“Kiedy osoba dorosła z zespołem Downa osiąga sukces?”
wrzesień 18, 2019 by Jarek
Kategoria: Po prostu życie
Przyznam się, że delikatnie zmodyfikowałem to pytanie po to by zapytać co to znaczy osiągnąć coś w dorosłości?
Gdy pytamy się o to samo bez podtekstu z ZD w tle, to zawsze jest tak: sukces w pracy, pieniądze, rodzina, stabilność i zdrowie.
Jak zadamy takie samo pytanie wobec osoby z ZD, to boimy się tego wszystkiego…bo Polska jest taka jaka jest. Osoba z ZD nie może być samodzielna w Polsce bo albo jest się niepełnosprawnym, albo się nie jest. Nie może pracować bo takich miejsc jest mało, albo w ogóle o ile rodzice o to nie zadbają. Z tej perspektywy pieniądze są wymiarem abstrakcyjnym…znów darem od żyjącej rodziny. Zdrowie…w Polsce osób z ZD nikt nie pyta o zdrowie, bo ZD tak ma.
Sytuacja dorosłych to efekt tego co mogli zrobić rodzice 30 lat temu. Sukcesy są, ale nieliczne. Państwo w tym zakresie nie pomaga. To co możemy zrobić my, to uwolnić w pierwszej kolejności naszą świadomość. Pozwolić w naszych głowach na to, by nasze dzieci mogły osiągać samodzielność wspieraną, a nie ograniczaną przez nas. By mogły mieć przyjaciół i tym wszystkim żyć. To jest pierwszy krok. Na bazie tego możemy mówić o tym drugim…budowanie sukcesu osoby z ZD w jej dorosłości.
Najtrudniejsze to: zawieszenie osoby z ZD między dwoma światami. Będę długo pamiętał to zdanie z jednego z artykułów: “Po co uczyłam się, po co jestem samodzielna i mam przyjaciół, gdy dla ludzi jestem za głupia, dla moich przyjaciół z ZD za mądra?” Będziemy mieć więcej i więcej takich sytuacji, gdyż opieka nad dziećmi z ZD jest na pewno lepsza dziś niż było to 20-30 lat temu. Ten dobry start da im lepszy rozwój, ale czy nie jest to tak, że będziemy mieli coraz więcej tych “zawieszonych” między światami?
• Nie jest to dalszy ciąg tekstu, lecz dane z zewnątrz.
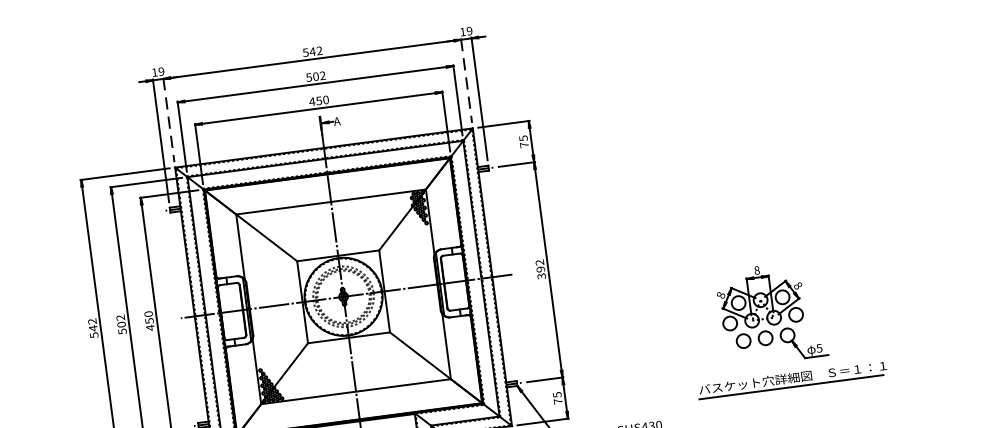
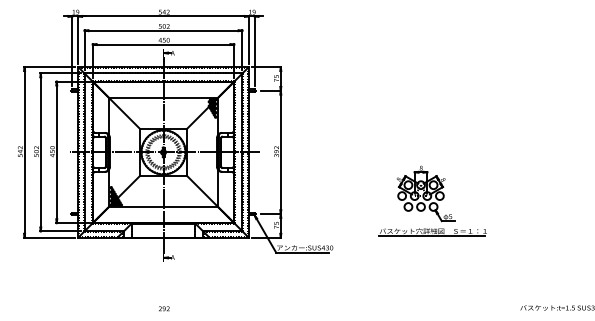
line: (466, 81) -> (248, 40), dashed -> solid
line: (169, 120) -> (78, 40), dashed -> solid
part: (784, 324) -> (432, 200), moved

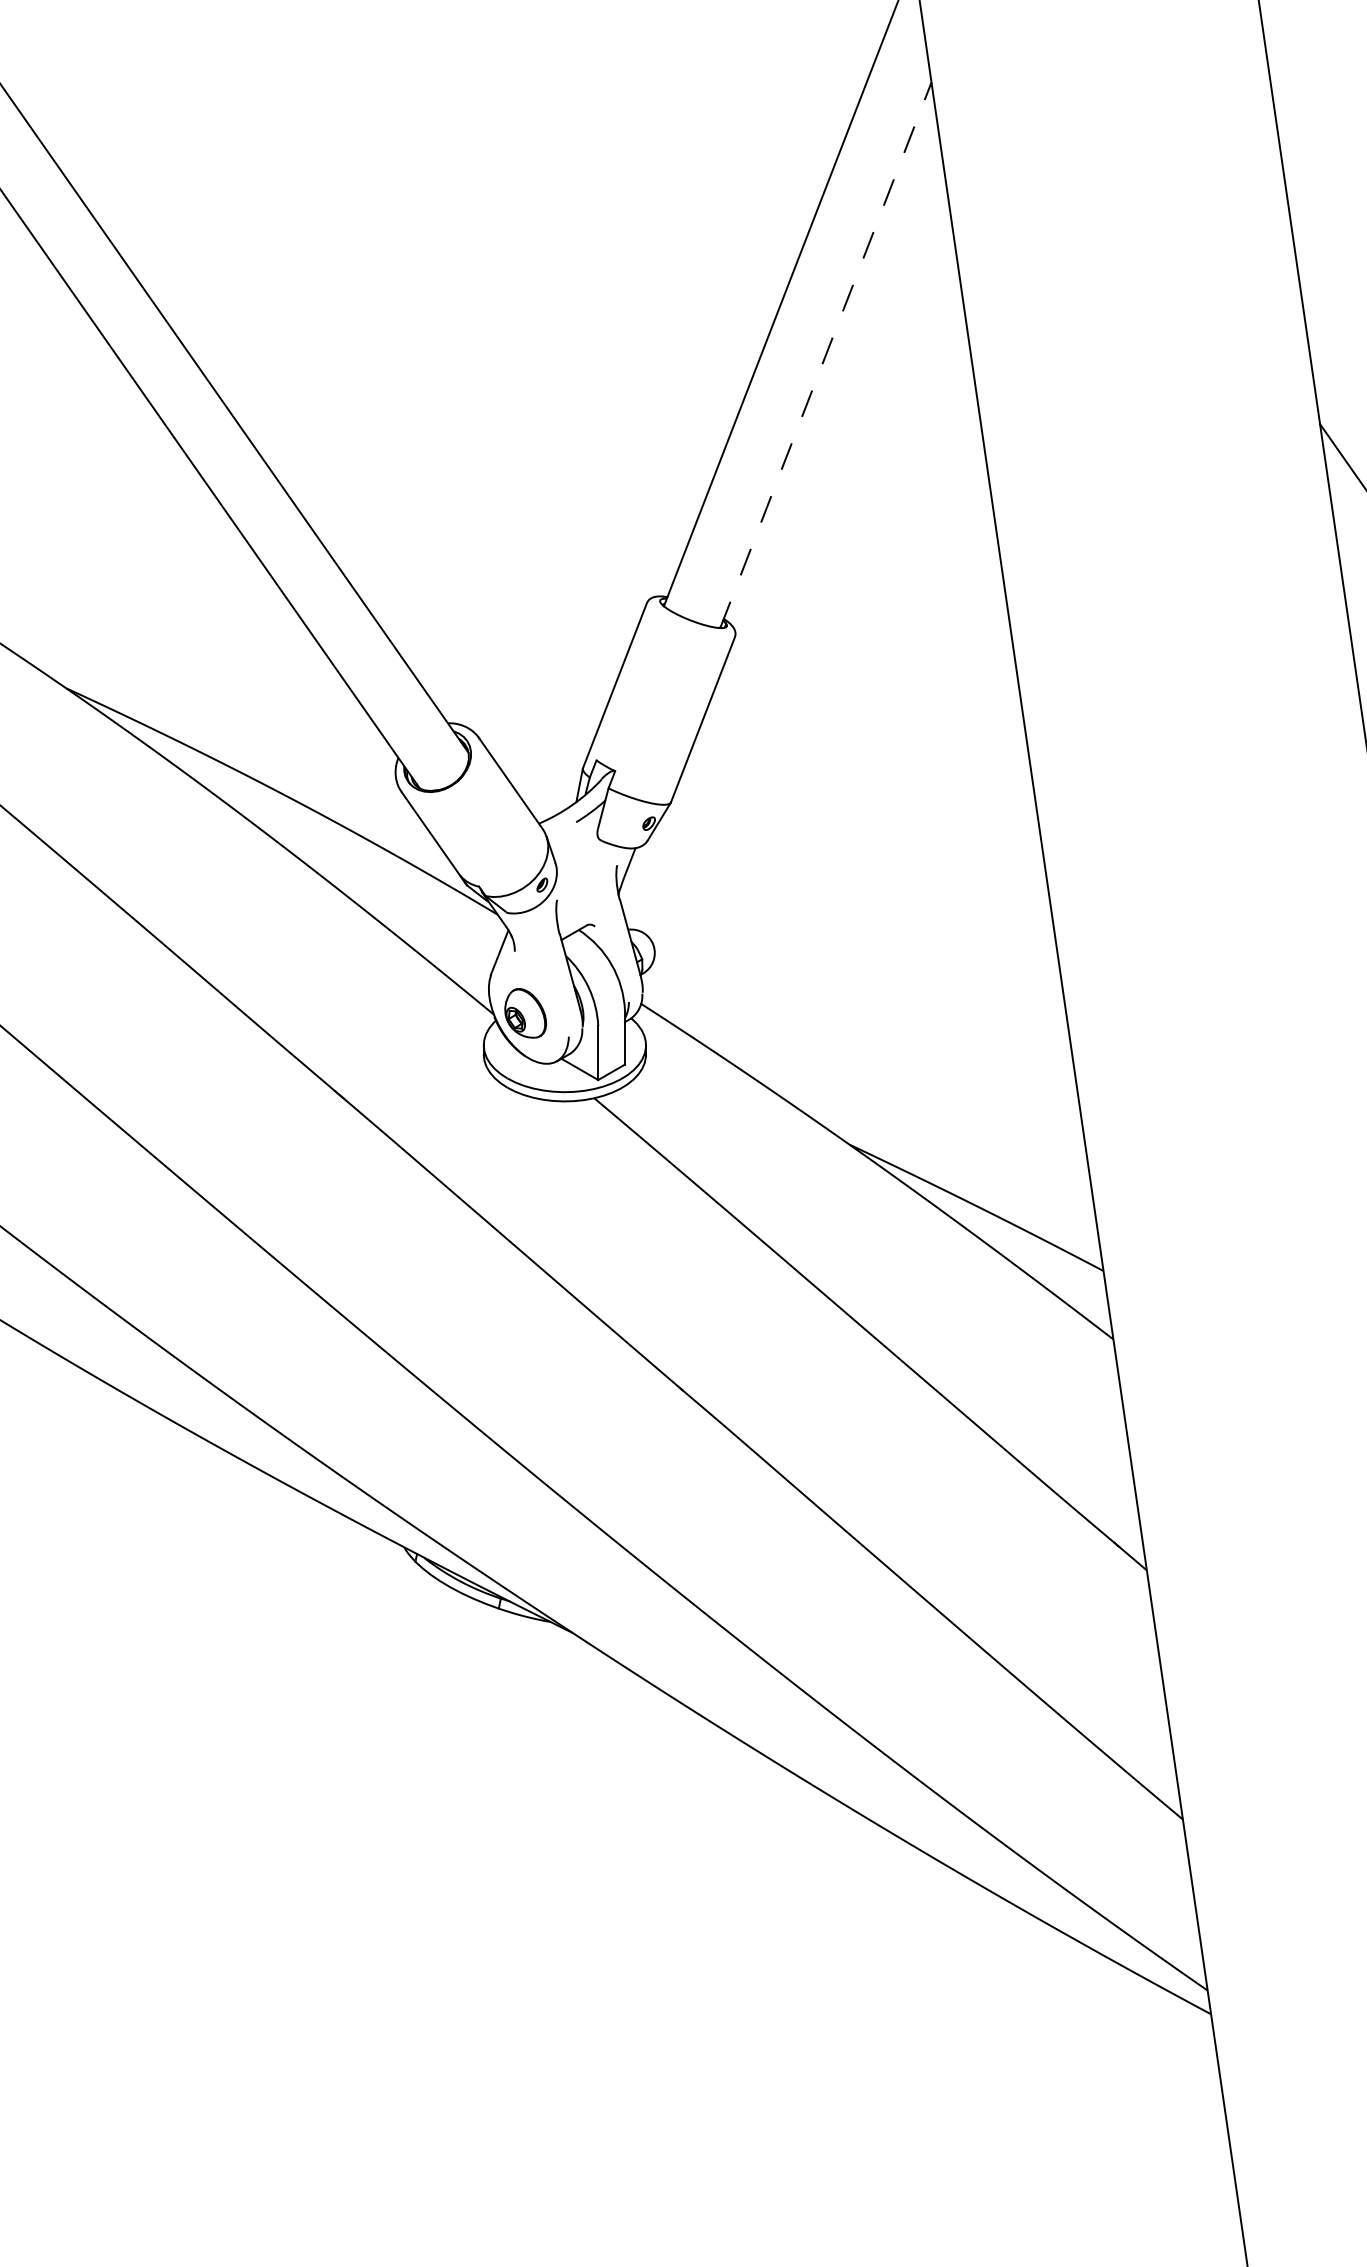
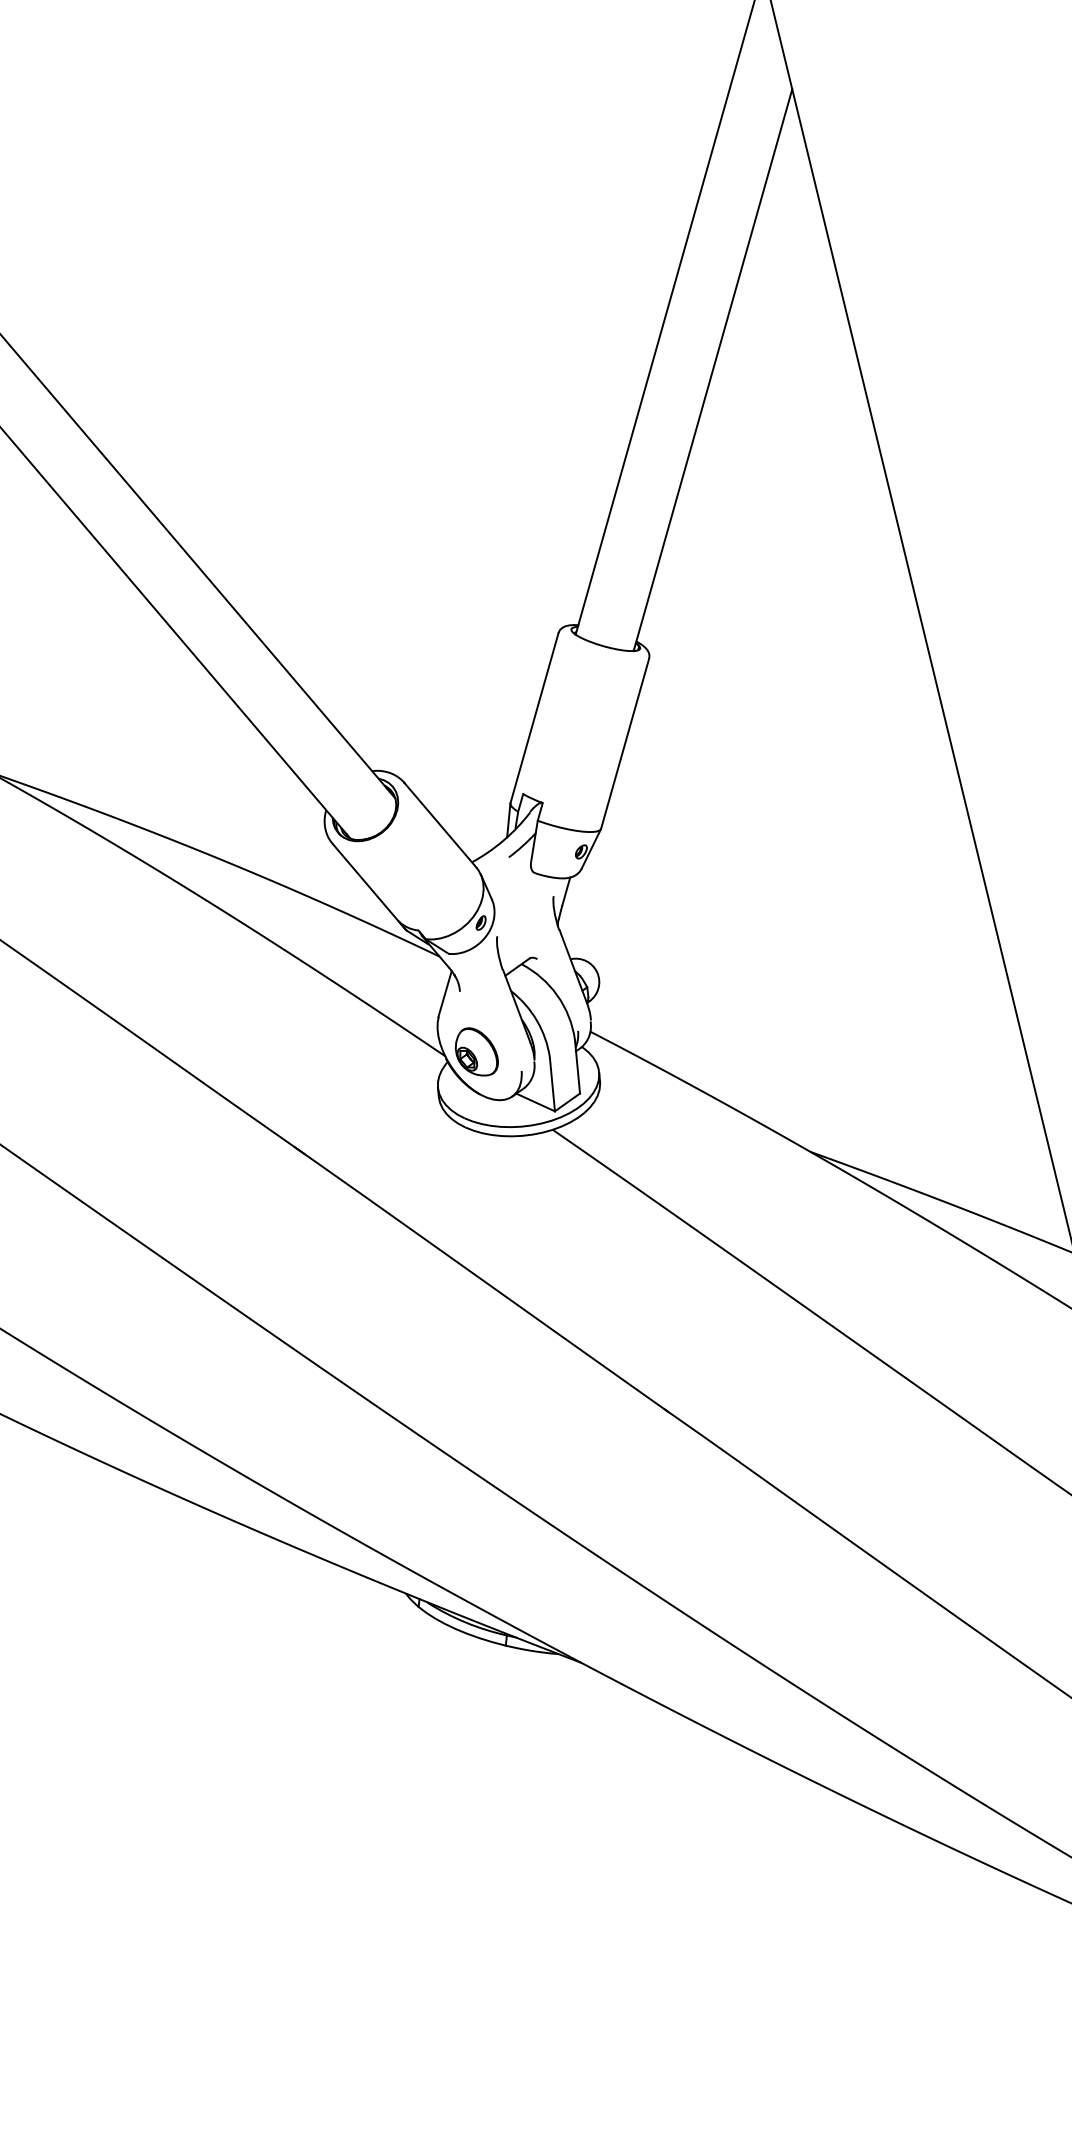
line: (825, 355) -> (712, 370), dashed -> solid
Biorąc pod uwagę fakt coraz większej świadomości obecnych rodziców, że jednak możemy wspierać rozwój i zdrowie naszych dzieci w wielu płaszczyznach, są badania, suplementy po które sięga coraz więcej osób, dorosłe osoby z ZD mają szansę nie czuć się aż tak zawieszone, wyalienowane i ” za mądre” w stosunku do innych osób z ZD, jak to było 20-30 lat temu.
Osób coraz lepiej funkcjonujących zdrowotnie i poznawczo jest coraz lepiej obserwując choćby nasze forum.
Jest to zdecydowany pozytyw! Wielka w tym twoja zasługa Jarku!
Ja jestem pewna, ze sytuacja doroslych z ZD bedzie w przyszlosci lepsza niz obecnie. Duza jednak w tym rola rodzicow .W pierwszej kolejnosci to oni powinni bezwarunkowo akceptowac swoje dzieci I walczyc o nie. Tylko wtedy inni beda je akceptowac. Mimo wszystko warto walczyc o jak najlepszy rozwoj I samidzielnosc dziecka. Nawet osoby zdrowe maja problem z akceptacja przez innych. Jezeli ktos ma silne poczucie wlasnej wartosci to niezaleznie od zachowan innych bedzie szczesliwy.